25.7.17

Depois que se é feliz

O fim de sol tremia lá fora nos galhos verdes. Os pombos ciscavam a terra solta. De quando em quando vinham até à sala de aula a brisa e o silêncio do pátio de recreio. Então tudo ficava mais leve, a voz da professora flutuava como uma bandeira branca.
— E daí em diante ele e toda a família dele foram felizes. — Pausa — as árvores mexeram no quintal, era um dia de verão. — Escrevam em resumo essa história para a próxima aula.
Ainda mergulhadas no conto as crianças moviam-se lentamente, os olhos leves, as bocas satisfeitas.

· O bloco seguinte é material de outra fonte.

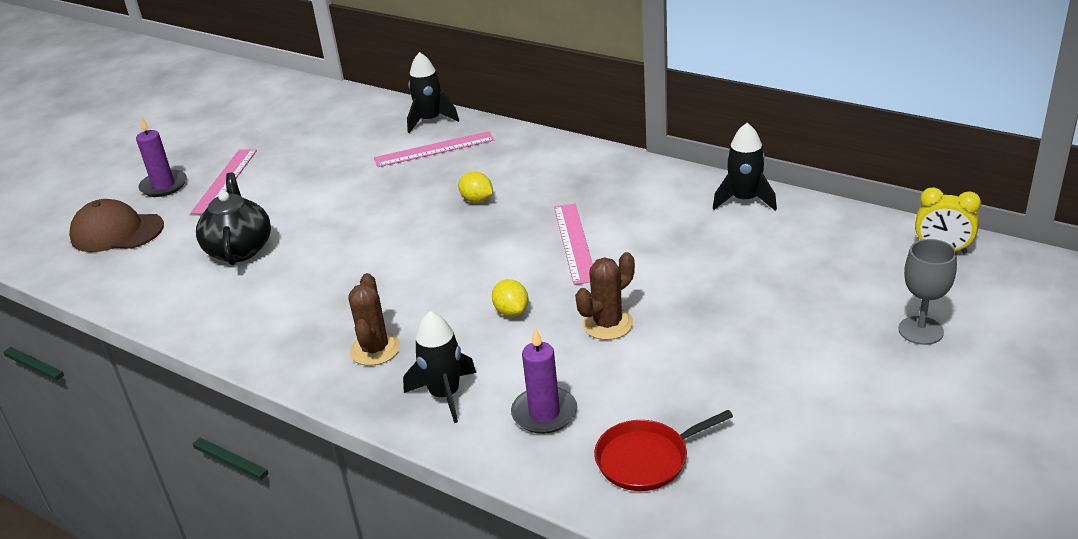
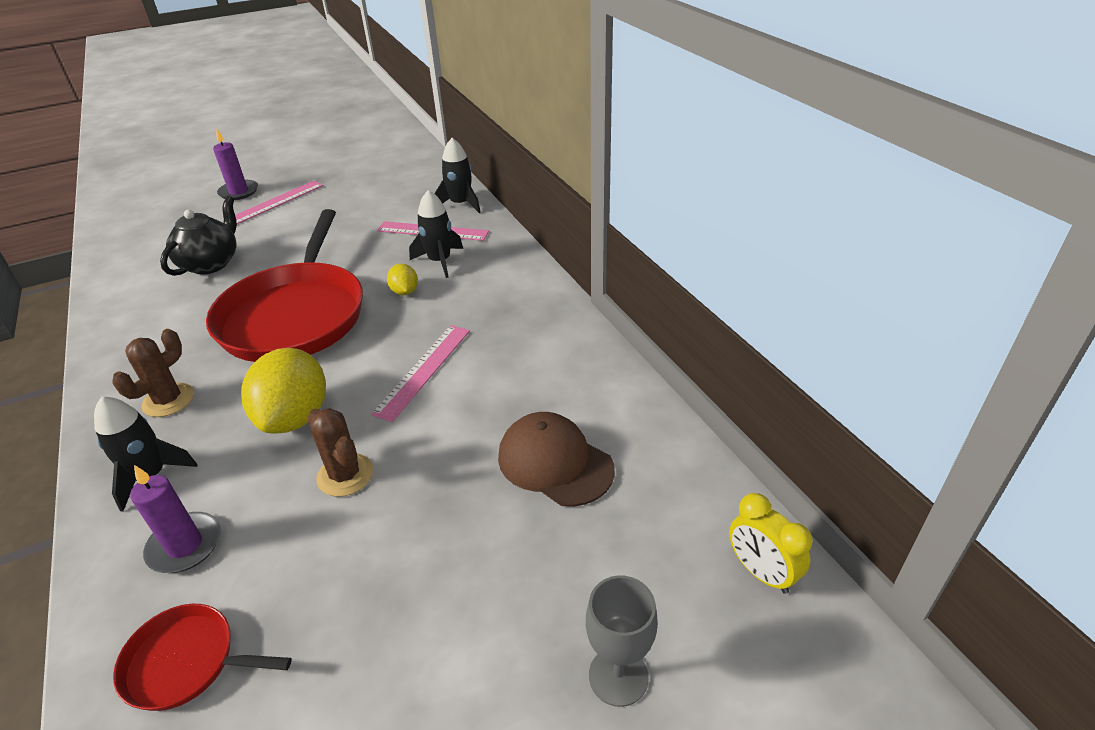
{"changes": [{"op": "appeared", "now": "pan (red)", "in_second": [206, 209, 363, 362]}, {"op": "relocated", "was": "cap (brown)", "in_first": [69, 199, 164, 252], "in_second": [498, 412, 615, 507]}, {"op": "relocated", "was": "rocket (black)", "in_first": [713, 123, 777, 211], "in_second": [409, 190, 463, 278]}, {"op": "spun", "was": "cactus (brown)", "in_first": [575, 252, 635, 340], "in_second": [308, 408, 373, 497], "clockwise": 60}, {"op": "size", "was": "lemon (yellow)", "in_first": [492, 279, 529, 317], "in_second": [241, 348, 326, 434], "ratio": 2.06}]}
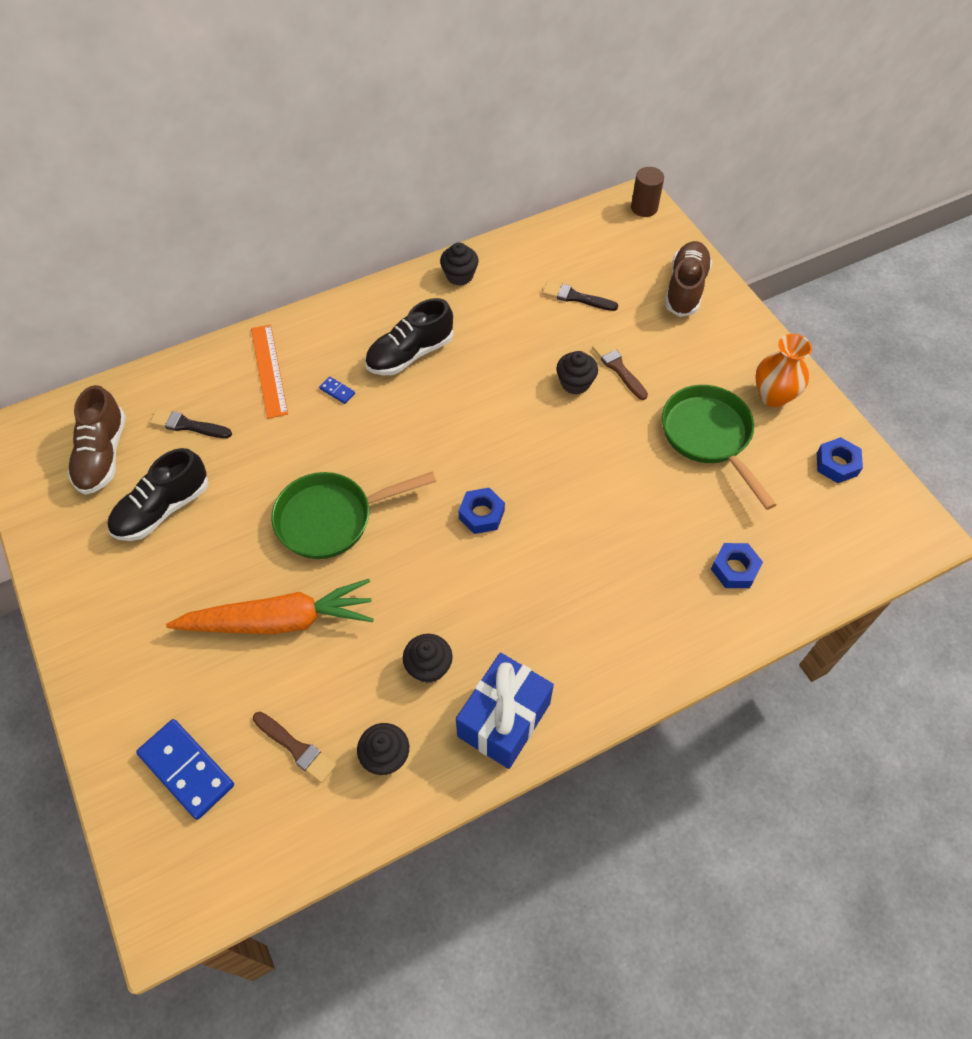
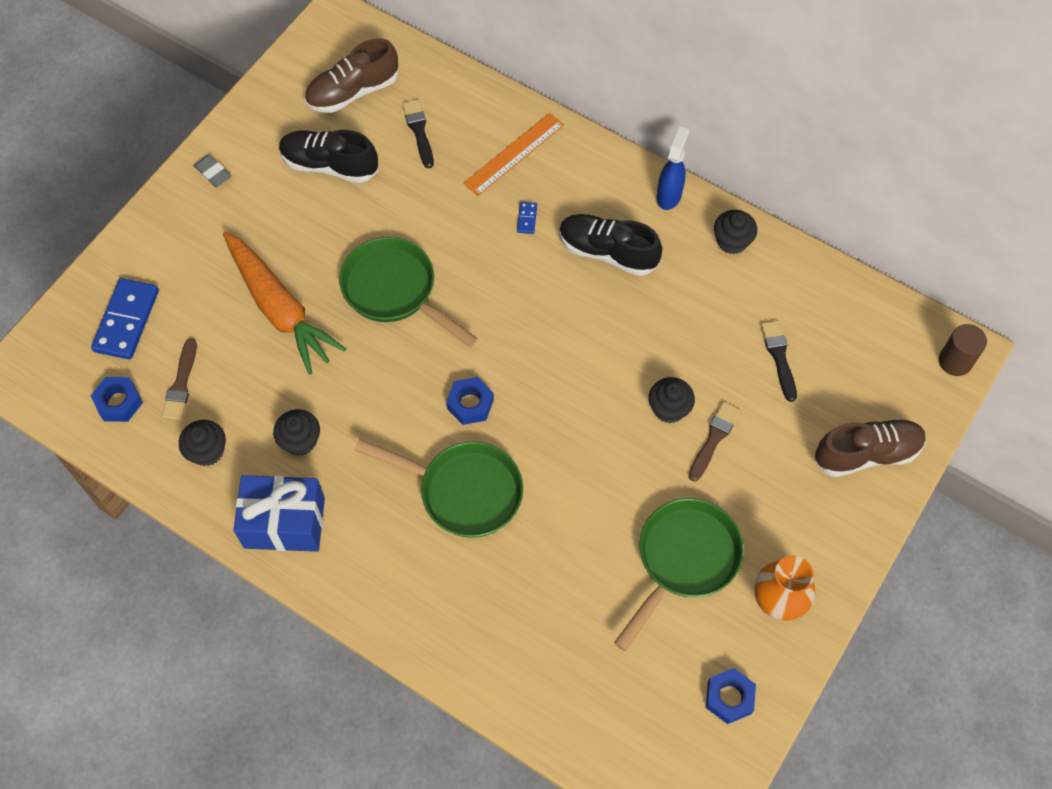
{"changes": [{"op": "appeared", "now": "eraser (grey)", "in_second": [194, 155, 232, 187]}, {"op": "appeared", "now": "pan (green)", "in_second": [354, 439, 523, 538]}, {"op": "appeared", "now": "spray bottle (blue)", "in_second": [657, 126, 689, 210]}, {"op": "relocated", "was": "nut (blue)", "in_first": [711, 543, 763, 588], "in_second": [91, 377, 143, 422]}]}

— O que é que se consegue quando se fica feliz?, sua voz era uma seta clara e fina. A professora olhou para Joana.
— Repita a pergunta…?
Silêncio. A professora sorriu arrumando os livros.
— Pergunte de novo, Joana, eu é que não ouvi.

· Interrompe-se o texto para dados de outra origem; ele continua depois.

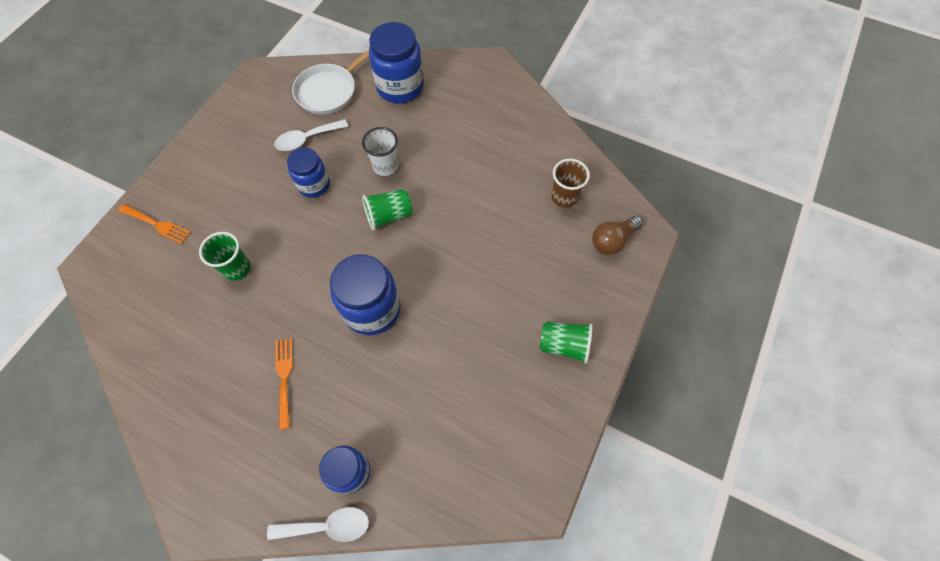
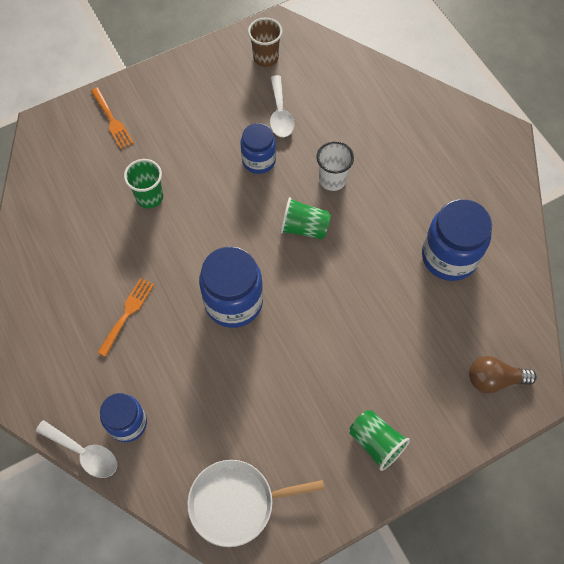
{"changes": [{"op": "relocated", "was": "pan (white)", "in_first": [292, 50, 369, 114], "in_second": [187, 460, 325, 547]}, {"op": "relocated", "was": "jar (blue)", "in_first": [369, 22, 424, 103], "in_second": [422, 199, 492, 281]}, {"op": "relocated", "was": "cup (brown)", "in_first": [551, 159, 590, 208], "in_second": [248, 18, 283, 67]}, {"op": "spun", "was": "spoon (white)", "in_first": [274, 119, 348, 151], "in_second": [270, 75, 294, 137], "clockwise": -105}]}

— Queria saber: depois que se é feliz o que acontece? O que vem depois? — repetiu a menina com obstinação.
A mulher encarava-a surpresa.
— Que ideia! Acho que não sei o que você quer dizer, que ideia! Faça a mesma pergunta com outras palavras…
— Ser feliz é para se conseguir o quê?
A professora enrubesceu — nunca se sabia dizer por que ela avermelhava. Notou toda a turma, mandou-a dispersar para o recreio.
O servente veio chamar a menina para o gabinete. A professora lá se achava:
— Sente-se… Brincou muito?
— Um pouco…
— Que é que você vai ser quando for grande?
— Não sei.
— Bem. Olhe, eu tive também uma ideia — corou.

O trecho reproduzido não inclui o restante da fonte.